Saved by an albatross

It all began with a gift, and a girl called Happiness.

Happiness was taught young to learn to care, she learned that caring is a gift; giving care to others is a virtue and an honour. Oh, that was a nourishing message, a source of being as Happiness grew, as her eyes and ears connected with the strength of her spirit-soul.

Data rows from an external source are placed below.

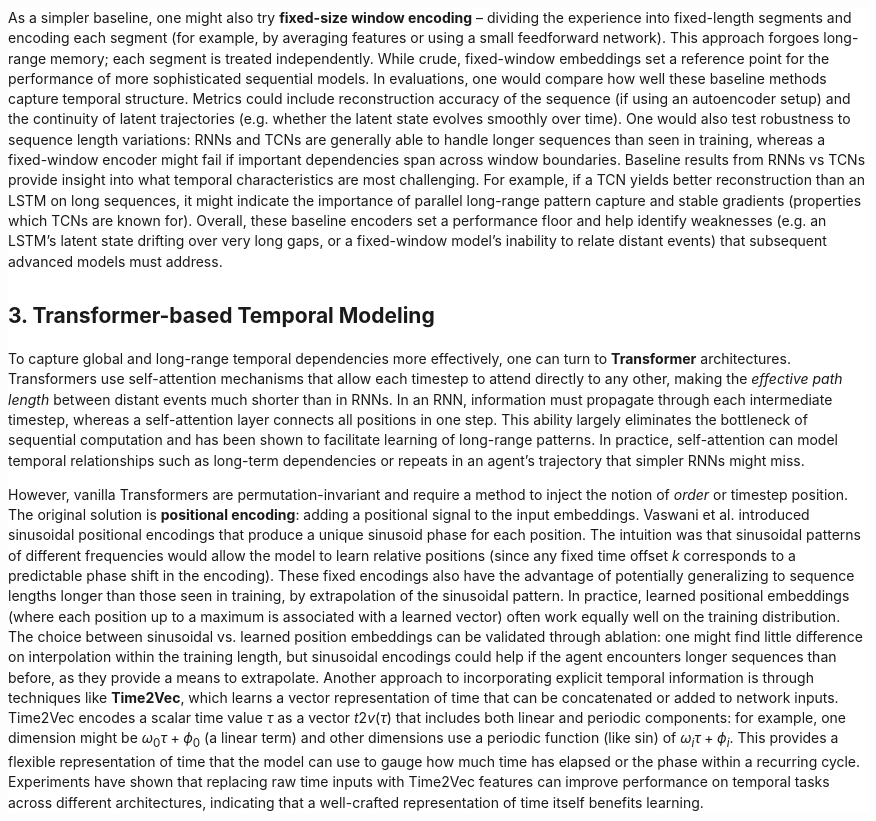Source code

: As a simpler baseline, one might also try **fixed-size window encoding** – dividing the experience into fixed-length segments and encoding each segment (for example, by averaging features or using a small feedforward network). This approach forgoes long-range memory; each segment is treated independently. While crude, fixed-window embeddings set a reference point for the performance of more sophisticated sequential models. In evaluations, one would compare how well these baseline methods capture temporal structure. Metrics could include reconstruction accuracy of the sequence (if using an autoencoder setup) and the continuity of latent trajectories (e.g. whether the latent state evolves smoothly over time). One would also test robustness to sequence length variations: RNNs and TCNs are generally able to handle longer sequences than seen in training, whereas a fixed-window encoder might fail if important dependencies span across window boundaries. Baseline results from RNNs vs TCNs provide insight into what temporal characteristics are most challenging. For example, if a TCN yields better reconstruction than an LSTM on long sequences, it might indicate the importance of parallel long-range pattern capture and stable gradients (properties which TCNs are known for). Overall, these baseline encoders set a performance floor and help identify weaknesses (e.g. an LSTM’s latent state drifting over very long gaps, or a fixed-window model’s inability to relate distant events) that subsequent advanced models must address.

## 3. Transformer-based Temporal Modeling

To capture global and long-range temporal dependencies more effectively, one can turn to **Transformer** architectures. Transformers use self-attention mechanisms that allow each timestep to attend directly to any other, making the *effective path length* between distant events much shorter than in RNNs. In an RNN, information must propagate through each intermediate timestep, whereas a self-attention layer connects all positions in one step. This ability largely eliminates the bottleneck of sequential computation and has been shown to facilitate learning of long-range patterns. In practice, self-attention can model temporal relationships such as long-term dependencies or repeats in an agent’s trajectory that simpler RNNs might miss.

However, vanilla Transformers are permutation-invariant and require a method to inject the notion of *order* or timestep position. The original solution is **positional encoding**: adding a positional signal to the input embeddings. Vaswani et al. introduced sinusoidal positional encodings that produce a unique sinusoid phase for each position. The intuition was that sinusoidal patterns of different frequencies would allow the model to learn relative positions (since any fixed time offset $k$ corresponds to a predictable phase shift in the encoding). These fixed encodings also have the advantage of potentially generalizing to sequence lengths longer than those seen in training, by extrapolation of the sinusoidal pattern. In practice, learned positional embeddings (where each position up to a maximum is associated with a learned vector) often work equally well on the training distribution. The choice between sinusoidal vs. learned position embeddings can be validated through ablation: one might find little difference on interpolation within the training length, but sinusoidal encodings could help if the agent encounters longer sequences than before, as they provide a means to extrapolate. Another approach to incorporating explicit temporal information is through techniques like **Time2Vec**, which learns a vector representation of time that can be concatenated or added to network inputs. Time2Vec encodes a scalar time value $\tau$ as a vector $t2v(\tau)$ that includes both linear and periodic components: for example, one dimension might be $\omega_0 \tau + \phi_0$ (a linear term) and other dimensions use a periodic function (like sin) of $\omega_i \tau + \phi_i$. This provides a flexible representation of time that the model can use to gauge how much time has elapsed or the phase within a recurring cycle. Experiments have shown that replacing raw time inputs with Time2Vec features can improve performance on temporal tasks across different architectures, indicating that a well-crafted representation of time itself benefits learning.
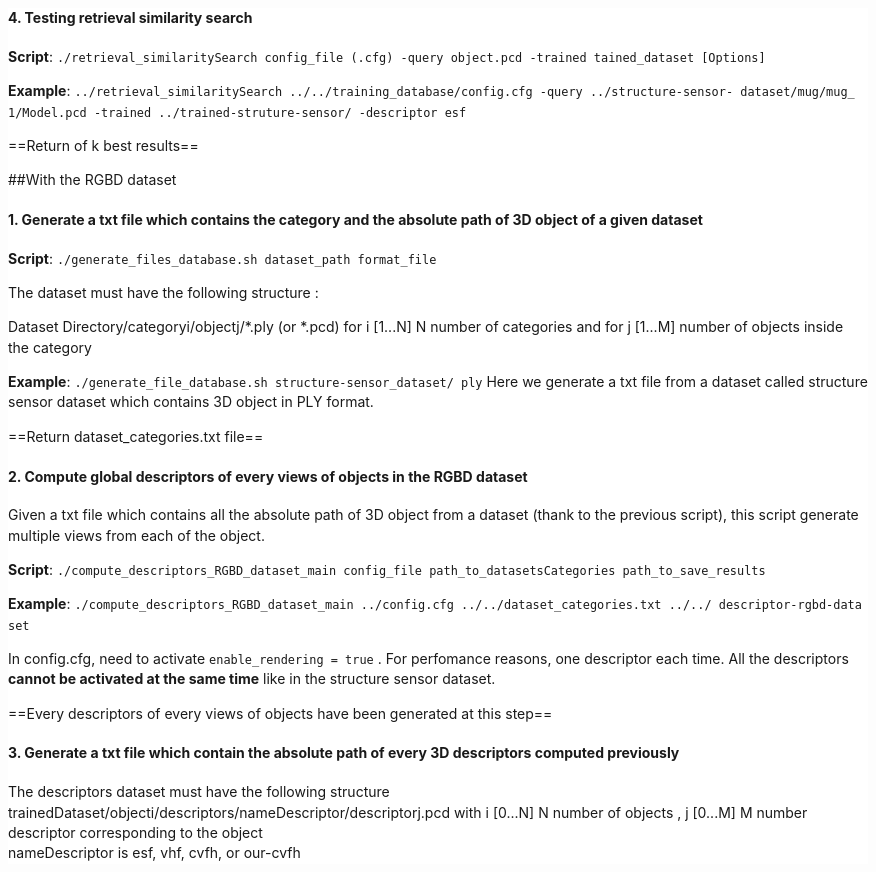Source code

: #### 4. Testing retrieval similarity search

**Script**:
`./retrieval_similaritySearch config_file (.cfg) -query object.pcd -trained tained_dataset [Options]`

**Example**:
`../retrieval_similaritySearch ../../training_database/config.cfg -query ../structure-sensor- dataset/mug/mug_1/Model.pcd -trained ../trained-struture-sensor/ -descriptor esf`

==Return of k best results==

##With the RGBD dataset

#### 1. Generate a txt file which contains the category and the absolute path of 3D object of a given dataset

**Script**:
`./generate_files_database.sh dataset_path format_file`

The dataset must have the following structure : 

Dataset Directory/categoryi/objectj/*.ply (or *.pcd) for i [1...N] N number of categories and for j [1...M] number of objects inside the category

**Example**: `./generate_file_database.sh structure-sensor_dataset/ ply`
Here we generate a txt file from a dataset called structure sensor dataset which contains 3D object in PLY format.

==Return dataset_categories.txt file== 

#### 2. Compute global descriptors of every views of objects in the RGBD dataset 

Given a txt file which contains all the absolute path of 3D object from a dataset (thank to the previous script), this script generate multiple views from each of the object.

**Script**:
`./compute_descriptors_RGBD_dataset_main config_file path_to_datasetsCategories path_to_save_results`

**Example**:  `./compute_descriptors_RGBD_dataset_main ../config.cfg ../../dataset_categories.txt ../../ descriptor-rgbd-dataset`


In config.cfg, need to activate `enable_rendering = true` . For perfomance reasons, one descriptor each time. All the descriptors **cannot be activated at the same time** like in the structure sensor dataset.

==Every descriptors of every views of objects have been generated at this step==

#### 3. Generate a txt file which contain the absolute path of every 3D descriptors computed previously
The descriptors dataset must have the following structure  
trainedDataset/objecti/descriptors/nameDescriptor/descriptorj.pcd with i [0...N] N number of objects , j [0...M] M number descriptor corresponding to the object  
nameDescriptor is esf, vhf, cvfh, or our-cvfh
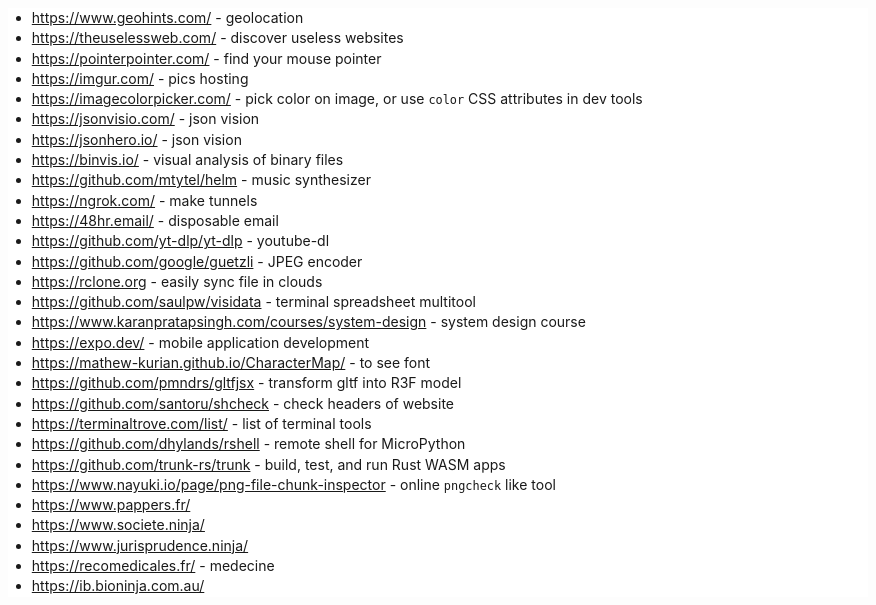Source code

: - <https://www.geohints.com/> - geolocation
- <https://theuselessweb.com/> - discover useless websites
- <https://pointerpointer.com/> - find your mouse pointer
- <https://imgur.com/> - pics hosting
- <https://imagecolorpicker.com/> - pick color on image, or use `color` CSS attributes in dev tools
- <https://jsonvisio.com/> - json vision
- <https://jsonhero.io/> - json vision
- <https://binvis.io/> - visual analysis of binary files
- <https://github.com/mtytel/helm> - music synthesizer
- <https://ngrok.com/> - make tunnels
- <https://48hr.email/> - disposable email
- <https://github.com/yt-dlp/yt-dlp> - youtube-dl
- <https://github.com/google/guetzli> - JPEG encoder
- <https://rclone.org> - easily sync file in clouds
- <https://github.com/saulpw/visidata> - terminal spreadsheet multitool
- <https://www.karanpratapsingh.com/courses/system-design> - system design course
- <https://expo.dev/> - mobile application development
- <https://mathew-kurian.github.io/CharacterMap/> - to see font
- <https://github.com/pmndrs/gltfjsx> - transform gltf into R3F model
- <https://github.com/santoru/shcheck> - check headers of website
- <https://terminaltrove.com/list/> - list of terminal tools
- <https://github.com/dhylands/rshell> - remote shell for MicroPython
- <https://github.com/trunk-rs/trunk> - build, test, and run Rust WASM apps
- <https://www.nayuki.io/page/png-file-chunk-inspector> - online `pngcheck` like tool
- <https://www.pappers.fr/>
- <https://www.societe.ninja/>
- <https://www.jurisprudence.ninja/>
- <https://recomedicales.fr/> - medecine
- <https://ib.bioninja.com.au/>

In her normal day-to-day activities she would say Yebo. She would say Yes to others with a satisfied look on her face that proclaimed that all was just as it should be! Yebo. Yes. This sounds good, she thought. Happiness never learned how to say No.

One day the clouds turned grey. All was not well. Happiness’s friend was very ill. Her face was pale and she was bent and sore with pain. In great worry, Happiness asked her heart for help to look after her friend, whom we will call Patience. The healer was consulted to mediate on this ill-health situation. Happiness wanted her friend to get better, to be well and happy again. The healer gave advice and said Patience now needed to stir the healing from her insides.

This started Happiness wondering: Who cares for this healer’s wounds? Perhaps the answer to the mystery lies in how the healer goes about keeping the heart beating against pain and despite visible and invisible wounds. Is it the power of a loving caring heartbeat that keeps the living pumping?

Lost in these thoughts, seduced by them, Happiness decided to become a caregiver. She loved her job and soon became lost in the gift of giving. She kept going without looking after herself. Her heart, the supreme house of compassion, grew weary but she did not consult it. Messages from her heart filled her body with pain. The pain was directed to various internal organs, it shaped itself into a sore back, regular headaches. Happiness forgot to be concerned about what she ate and drank. She neglected her heart and her soul and her body; all she cared about was caring for others.

Happiness wandered in the corridors of giving without searching for the milk and honey she needed to keep her fit and well. She looked after Patience, she looked after others, but she forgot to look after herself. Happiness wandered in the midst of the dark grey cloud; she dived into the forest of demands on her. Happiness’s goal was to strive for the gift of life for others and put aside the sight and sound of her own need for care.

One day, one of her friends, Hope, arrived from a long journey across the river to say to Happiness, ‘Hey, You got the power! – more power – reclaim it from this over-giving wilderness, but only if you are ready to!’

‘Ready for what?’ asked Happiness.

Hope continued, ‘Learn to receive, learn how to check that your life is in balance and that you are not doing too much for others and too little for your self. That’s the gift of power, Girl!’

Oh well! Happiness thought. But what if someone needs me? She frowned.

As she had this thought, Happiness was swept up by a mighty albatross. It soared with her into the air and over the sea water. Hanging tight to the soft white feathers Happiness screamed with all her voice. Happiness’s voice faded as she panicked. And then, she paused. She felt the wind on her face. She closed her eyes and felt the warmth of the sun on her body. She felt the thud of the albatross’s heart, she fell into the rhythm of its firm sure wingbeat. Slowly she relaxed her grip. Slowly she opened her eyes. She looked down, down, down and saw a tiny woman rushing here, rushing there, caring caring caring for others. She looked like someone who would say, ‘Others will always need me. I cannot stop. What I need is unimportant.” Happiness was worried when she saw this sad little woman. She wanted to call down to her, ‘Take care of yourself too!’

But even so, as the bird flew back to earth, as Happiness descended to the world of continuous needs, a voice inside her said, ‘It would be selfish to think that I matter.’

But the gift of the albatross had entered Happiness’s mind. As she prepared for sleep she wondered whether caring for the wounds of others was smearing their pain into her soul. Was excessive empathy masquerading as a virtue? Did all these virtues accumulate to a song with no melody? The wordless song was in her head. Then, slowly the tune changed and words began to form: `Never give up – you matter too.’ Happiness sang herself to sleep. A dream swept Happiness back onto the large bird’s back as the albatross provided shield for a peaceful sleep.

The next day Happiness woke up, encircled in the gift of self-love – she finally knew that she mattered too. Happiness shared her albatross dreams in great detail with her friend Patience. The healer was consulted. She confirmed the meaning of the albatross dream: hearing the heart takes time.